A senior Palestinian official said preparations were under way for Palestinian President Yasser Arafat and US Secretary of State Colin Powell to meet next Wednesday in Paris. The meeting would be the highest-level Palestinian contact with the Bush administration, following a meeting on Tuesday between Powell and senior Palestinian official Mahmoud Abbas.
And Arafat yesterday called in Cairo again for a new summit to be held in the Egyptian Red Sea resort of Sharm el-Sheikh to discuss the report of the US-led Mitchell commission into violence between Israel and the Palestinians.
Arafat met the leaders of Israel and the US in Sharm el-Sheikh last October at a summit that led to the creation of the Mitchell commission, charging it to look into the nearly eight months of violence.
"The commission was set up by the Sharm el-Sheikh summit, and that summit must reconvene to discuss the commission's report," Arafat told a press conference at the Arab League headquarters in Cairo.
Despite that, violence continued to take its toll.
Fifteen-year-old Mohammed Salim was shot dead as he passed an Israeli army watchtower near the heavily guarded Jewish settlement of Netzarim in Gaza Strip, hospital officials said.

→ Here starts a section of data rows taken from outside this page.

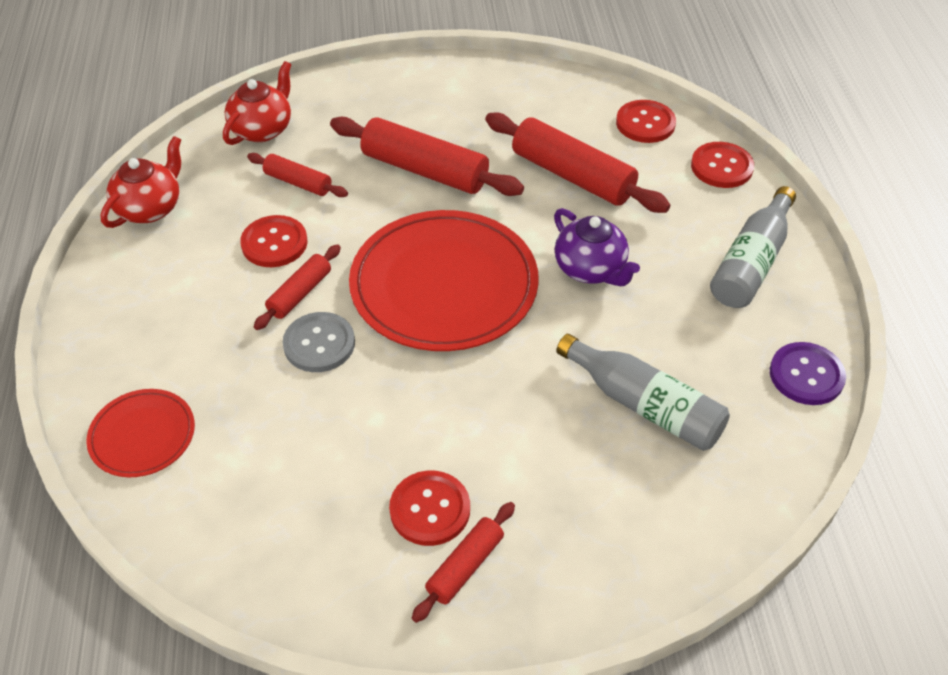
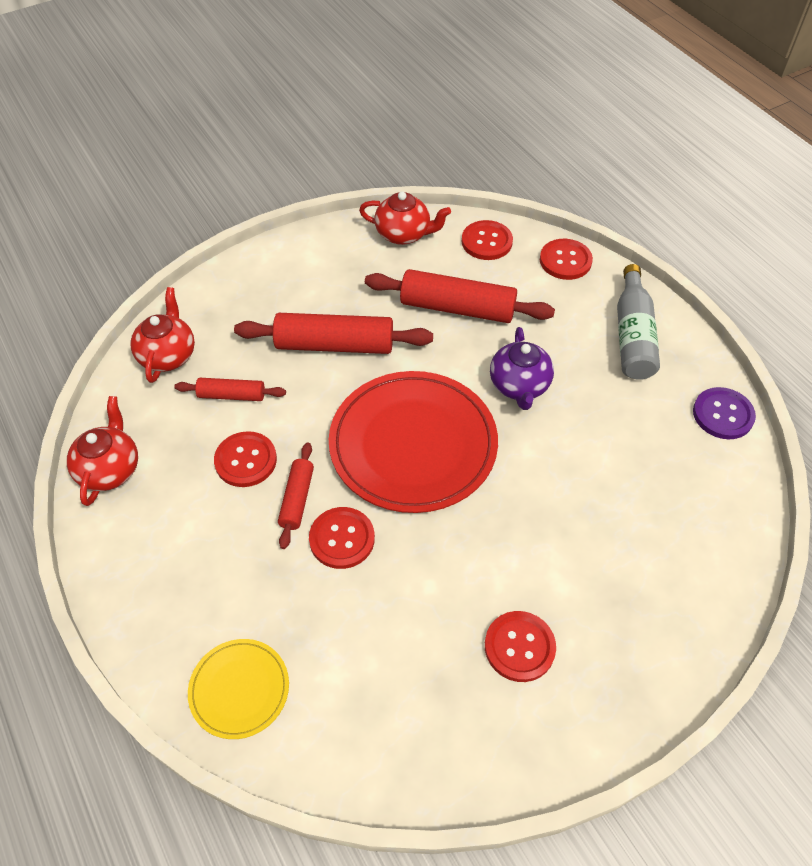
camera: 25 degrees left, 5 degrees up
(142, 435) = (239, 689): red plate -> yellow plate
(319, 344) = (342, 539): grey button -> red button
(465, 566) = (575, 683): red rolling pin -> none
(561, 91) = (404, 234): none -> red teapot
(591, 269) = (519, 386): purple teapot -> purple teapot turned 60 degrees clockwise
(644, 405) = (625, 487): grey bottle -> none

Palestinian hospital workers at the scene said he had been carrying his schoolbag and had been shot without provocation. The Israeli military said it could not immediately give details.
Palestinian anger had already been fuelled by the killing by Israeli troops of five Palestinian paramilitary policemen in the West Bank on Monday.

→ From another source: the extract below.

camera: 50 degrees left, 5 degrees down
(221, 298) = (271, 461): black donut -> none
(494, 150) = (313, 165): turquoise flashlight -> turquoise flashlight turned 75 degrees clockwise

Tensions remained high a day after hundreds of thousands of Palestinians took to the streets to mark the Nakba, or "catastrophe," when some 700,000 Palestinians were forced out or fled in the 1948 Arab-Israeli war following Israel's creation. The day is the most emotionally charged in the Palestinian political calendar, and during Tuesday's protests Israeli soldiers killed four Palestinians and wounded more than 200.

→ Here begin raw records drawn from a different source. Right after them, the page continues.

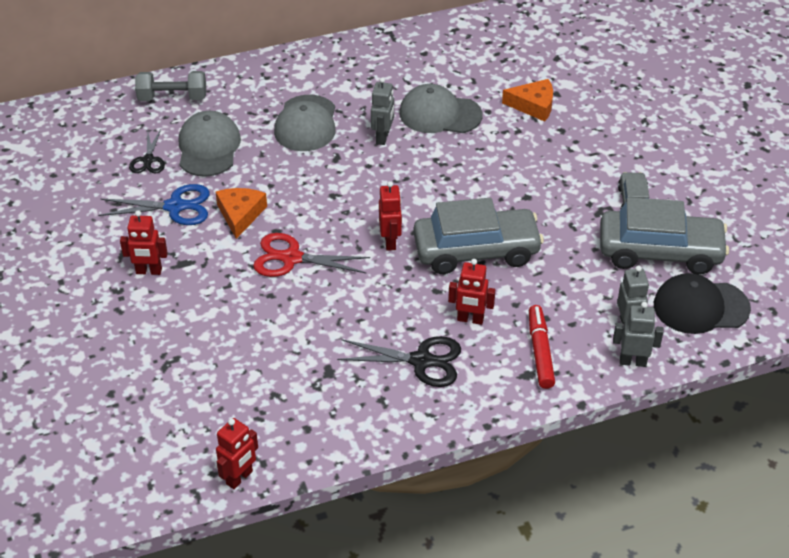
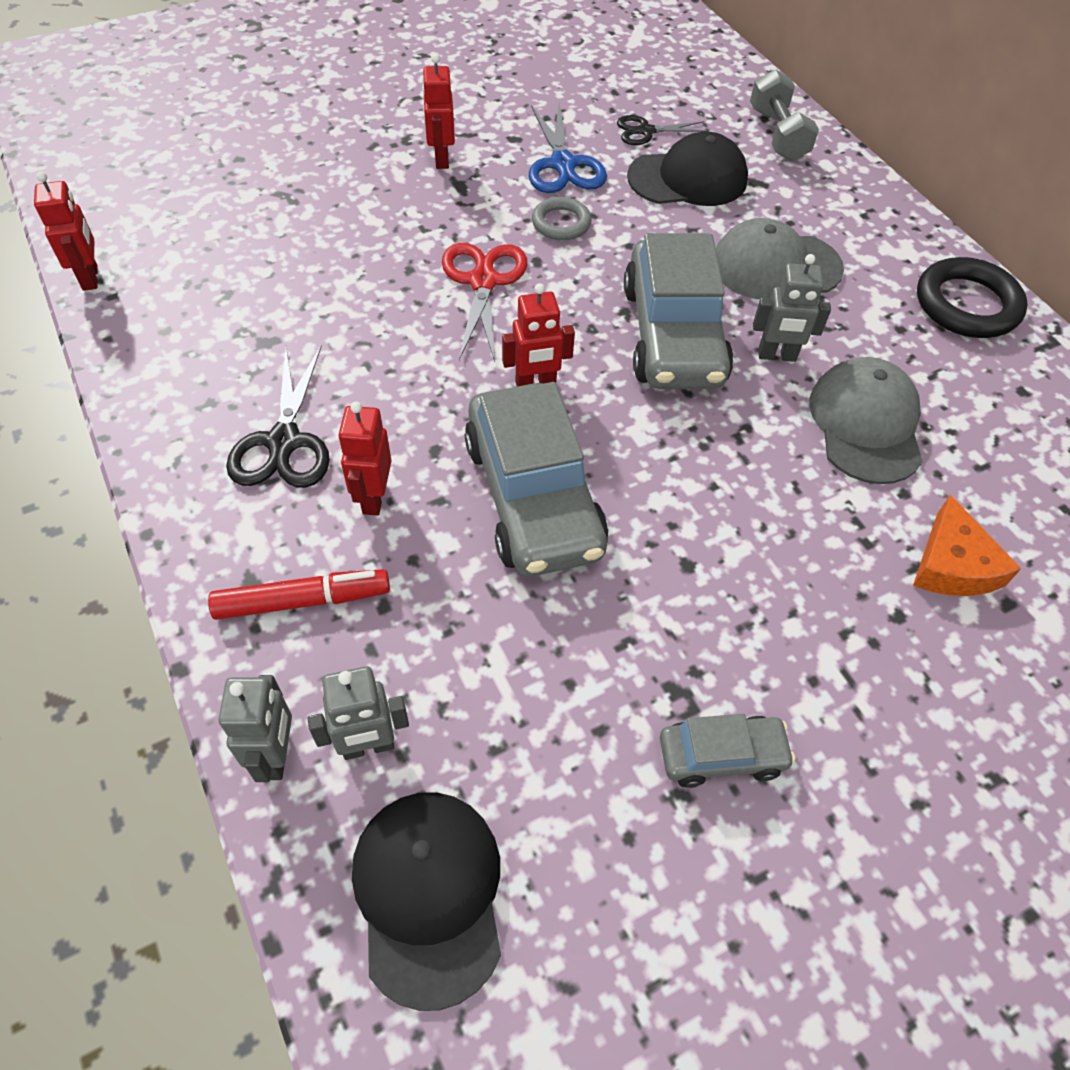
camera: 80 degrees right, 10 degrees up
(208, 147) = (688, 178): grey cap -> black cap
(239, 478) = (91, 278): red robot -> red robot turned 135 degrees counterclockwise
(240, 214) = (561, 223): orange cheese -> grey ring
(355, 56) = (966, 305): none -> black ring
(660, 252) = (582, 809): grey car -> grey car (673, 335)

A 21-year-old Jewish settler, Idit Mizrahi, was also shot dead by Palestinian gunmen in the West Bank on Tuesday.
In a defiant address broadcast on Tuesday by Palestinian media, Arafat vowed that Israeli military might would never make Palestinians surrender their dream of independence.
He said the only way to achieve peace was through full withdrawal of "the occupation army and settlers" from all Arab lands seized by Israel in the 1967 Six-Day War.